_ENTRIES SUPPLIED_
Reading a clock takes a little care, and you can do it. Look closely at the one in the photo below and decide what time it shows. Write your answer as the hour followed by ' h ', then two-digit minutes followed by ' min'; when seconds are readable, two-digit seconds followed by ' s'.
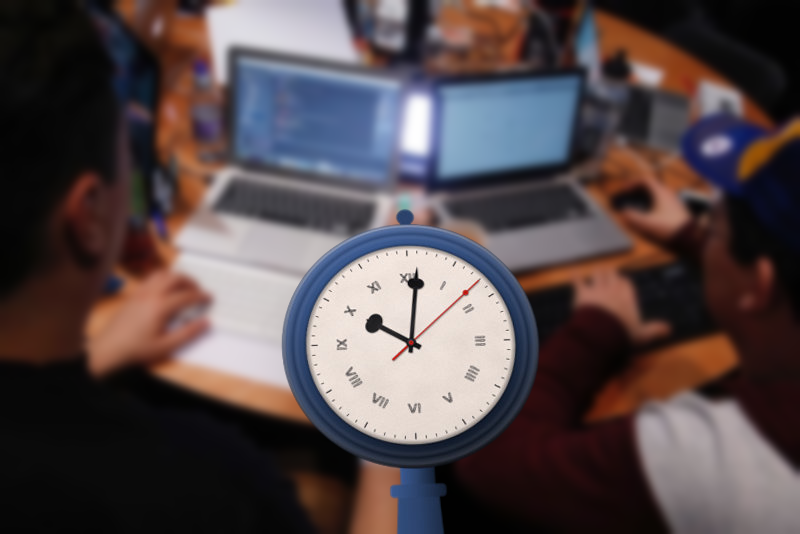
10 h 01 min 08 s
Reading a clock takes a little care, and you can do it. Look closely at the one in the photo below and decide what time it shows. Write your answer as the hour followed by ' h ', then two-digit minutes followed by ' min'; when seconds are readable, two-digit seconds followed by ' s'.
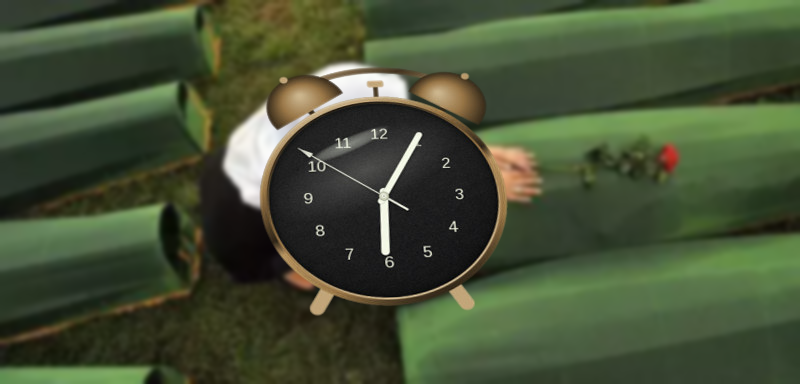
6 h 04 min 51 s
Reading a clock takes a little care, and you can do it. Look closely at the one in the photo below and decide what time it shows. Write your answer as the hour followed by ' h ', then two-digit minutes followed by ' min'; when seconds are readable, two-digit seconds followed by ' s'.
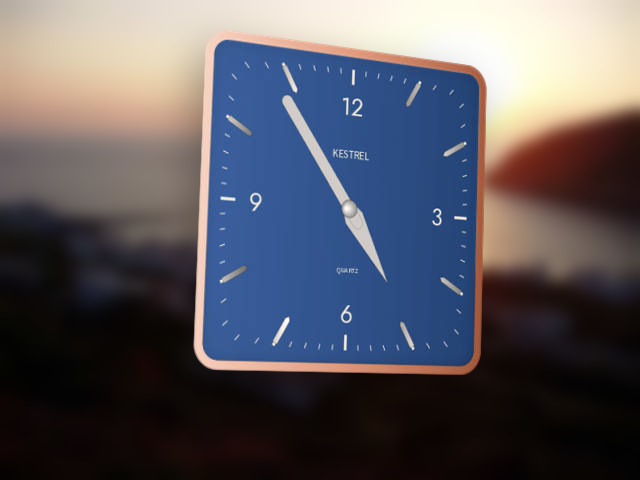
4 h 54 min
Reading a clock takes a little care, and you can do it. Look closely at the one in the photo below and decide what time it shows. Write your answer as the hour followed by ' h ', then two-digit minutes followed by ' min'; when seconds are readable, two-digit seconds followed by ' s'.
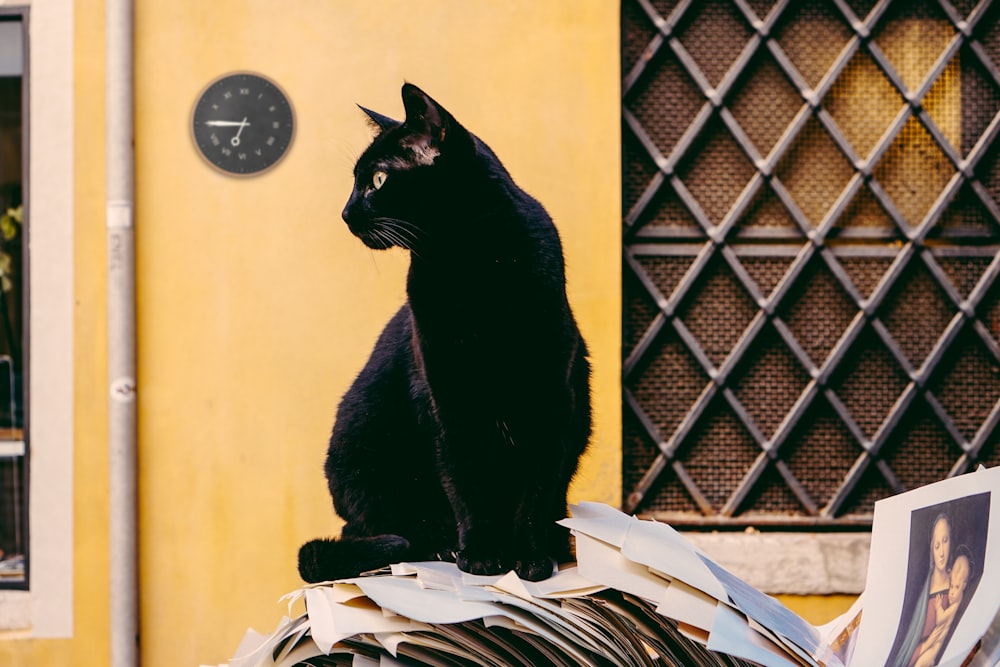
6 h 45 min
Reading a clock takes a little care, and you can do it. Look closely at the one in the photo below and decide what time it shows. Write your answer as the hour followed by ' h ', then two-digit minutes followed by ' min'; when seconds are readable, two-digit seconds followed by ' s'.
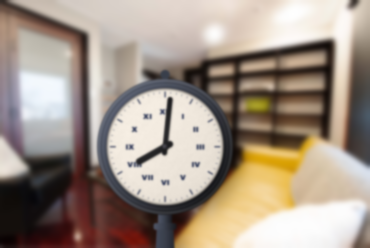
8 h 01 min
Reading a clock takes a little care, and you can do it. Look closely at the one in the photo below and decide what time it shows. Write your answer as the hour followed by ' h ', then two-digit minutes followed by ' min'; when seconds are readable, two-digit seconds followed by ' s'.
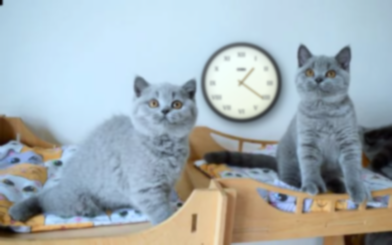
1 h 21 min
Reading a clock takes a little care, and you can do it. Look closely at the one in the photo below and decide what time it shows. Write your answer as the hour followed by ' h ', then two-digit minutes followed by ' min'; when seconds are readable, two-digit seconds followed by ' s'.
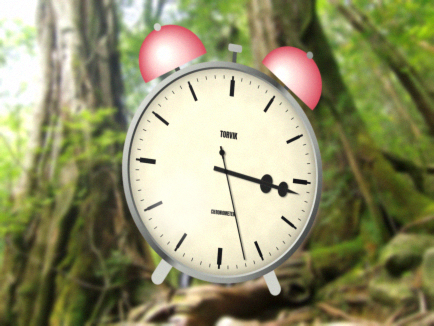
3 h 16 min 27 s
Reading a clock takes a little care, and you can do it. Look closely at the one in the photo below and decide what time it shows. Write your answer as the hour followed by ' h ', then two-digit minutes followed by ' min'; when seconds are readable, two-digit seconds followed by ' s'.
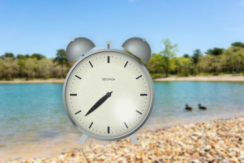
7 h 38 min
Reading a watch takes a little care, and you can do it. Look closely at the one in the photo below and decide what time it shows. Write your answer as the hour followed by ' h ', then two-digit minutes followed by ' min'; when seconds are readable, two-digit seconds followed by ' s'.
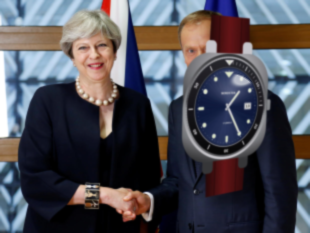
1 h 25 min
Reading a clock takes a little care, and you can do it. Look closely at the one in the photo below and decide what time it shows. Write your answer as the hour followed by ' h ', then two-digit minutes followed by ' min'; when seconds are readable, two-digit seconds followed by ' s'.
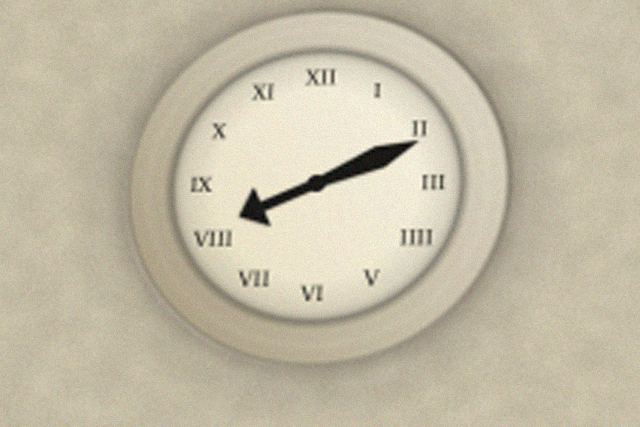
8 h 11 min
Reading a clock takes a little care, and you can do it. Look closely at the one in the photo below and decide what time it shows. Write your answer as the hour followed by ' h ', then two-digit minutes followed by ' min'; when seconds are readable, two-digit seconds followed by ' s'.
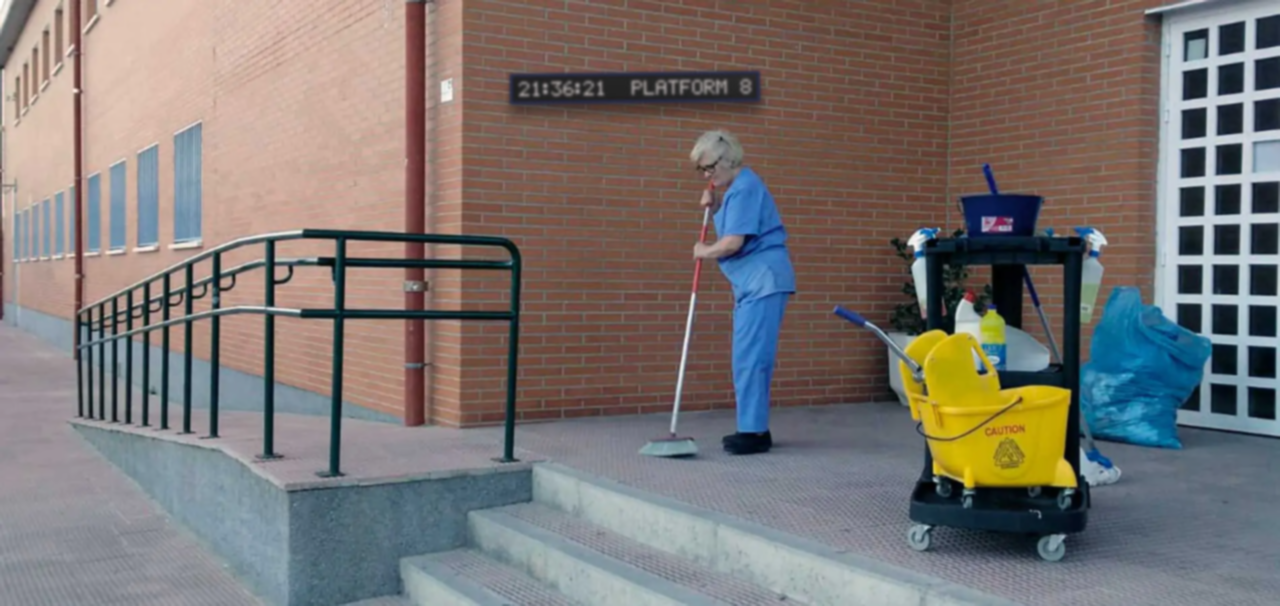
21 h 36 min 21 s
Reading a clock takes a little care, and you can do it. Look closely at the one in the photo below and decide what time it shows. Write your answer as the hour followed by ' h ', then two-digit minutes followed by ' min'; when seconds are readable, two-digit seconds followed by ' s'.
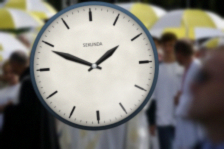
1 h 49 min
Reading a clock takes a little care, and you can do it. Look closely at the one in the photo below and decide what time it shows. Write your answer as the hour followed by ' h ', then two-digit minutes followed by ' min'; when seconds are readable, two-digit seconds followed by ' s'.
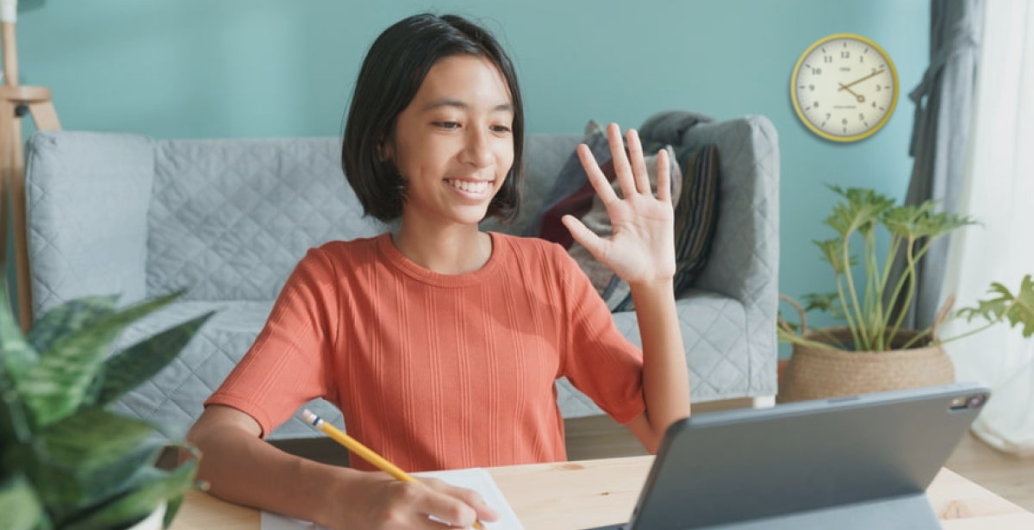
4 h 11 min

_DIRECTION_
Print every one of the records above again word for word, leaving out the pictures.

_RIGHT ANSWER_
Reading a clock takes a little care, and you can do it. Look closely at the one in the photo below and decide what time it shows. Write your answer as the hour followed by ' h ', then two-digit minutes followed by ' min'; when seconds are readable, two-digit seconds followed by ' s'.
10 h 01 min 08 s
Reading a clock takes a little care, and you can do it. Look closely at the one in the photo below and decide what time it shows. Write your answer as the hour followed by ' h ', then two-digit minutes followed by ' min'; when seconds are readable, two-digit seconds followed by ' s'.
6 h 04 min 51 s
Reading a clock takes a little care, and you can do it. Look closely at the one in the photo below and decide what time it shows. Write your answer as the hour followed by ' h ', then two-digit minutes followed by ' min'; when seconds are readable, two-digit seconds followed by ' s'.
4 h 54 min
Reading a clock takes a little care, and you can do it. Look closely at the one in the photo below and decide what time it shows. Write your answer as the hour followed by ' h ', then two-digit minutes followed by ' min'; when seconds are readable, two-digit seconds followed by ' s'.
6 h 45 min
Reading a clock takes a little care, and you can do it. Look closely at the one in the photo below and decide what time it shows. Write your answer as the hour followed by ' h ', then two-digit minutes followed by ' min'; when seconds are readable, two-digit seconds followed by ' s'.
8 h 01 min
Reading a clock takes a little care, and you can do it. Look closely at the one in the photo below and decide what time it shows. Write your answer as the hour followed by ' h ', then two-digit minutes followed by ' min'; when seconds are readable, two-digit seconds followed by ' s'.
1 h 21 min
Reading a clock takes a little care, and you can do it. Look closely at the one in the photo below and decide what time it shows. Write your answer as the hour followed by ' h ', then two-digit minutes followed by ' min'; when seconds are readable, two-digit seconds followed by ' s'.
3 h 16 min 27 s
Reading a clock takes a little care, and you can do it. Look closely at the one in the photo below and decide what time it shows. Write your answer as the hour followed by ' h ', then two-digit minutes followed by ' min'; when seconds are readable, two-digit seconds followed by ' s'.
7 h 38 min
Reading a watch takes a little care, and you can do it. Look closely at the one in the photo below and decide what time it shows. Write your answer as the hour followed by ' h ', then two-digit minutes followed by ' min'; when seconds are readable, two-digit seconds followed by ' s'.
1 h 25 min
Reading a clock takes a little care, and you can do it. Look closely at the one in the photo below and decide what time it shows. Write your answer as the hour followed by ' h ', then two-digit minutes followed by ' min'; when seconds are readable, two-digit seconds followed by ' s'.
8 h 11 min
Reading a clock takes a little care, and you can do it. Look closely at the one in the photo below and decide what time it shows. Write your answer as the hour followed by ' h ', then two-digit minutes followed by ' min'; when seconds are readable, two-digit seconds followed by ' s'.
21 h 36 min 21 s
Reading a clock takes a little care, and you can do it. Look closely at the one in the photo below and decide what time it shows. Write your answer as the hour followed by ' h ', then two-digit minutes followed by ' min'; when seconds are readable, two-digit seconds followed by ' s'.
1 h 49 min
Reading a clock takes a little care, and you can do it. Look closely at the one in the photo below and decide what time it shows. Write your answer as the hour followed by ' h ', then two-digit minutes followed by ' min'; when seconds are readable, two-digit seconds followed by ' s'.
4 h 11 min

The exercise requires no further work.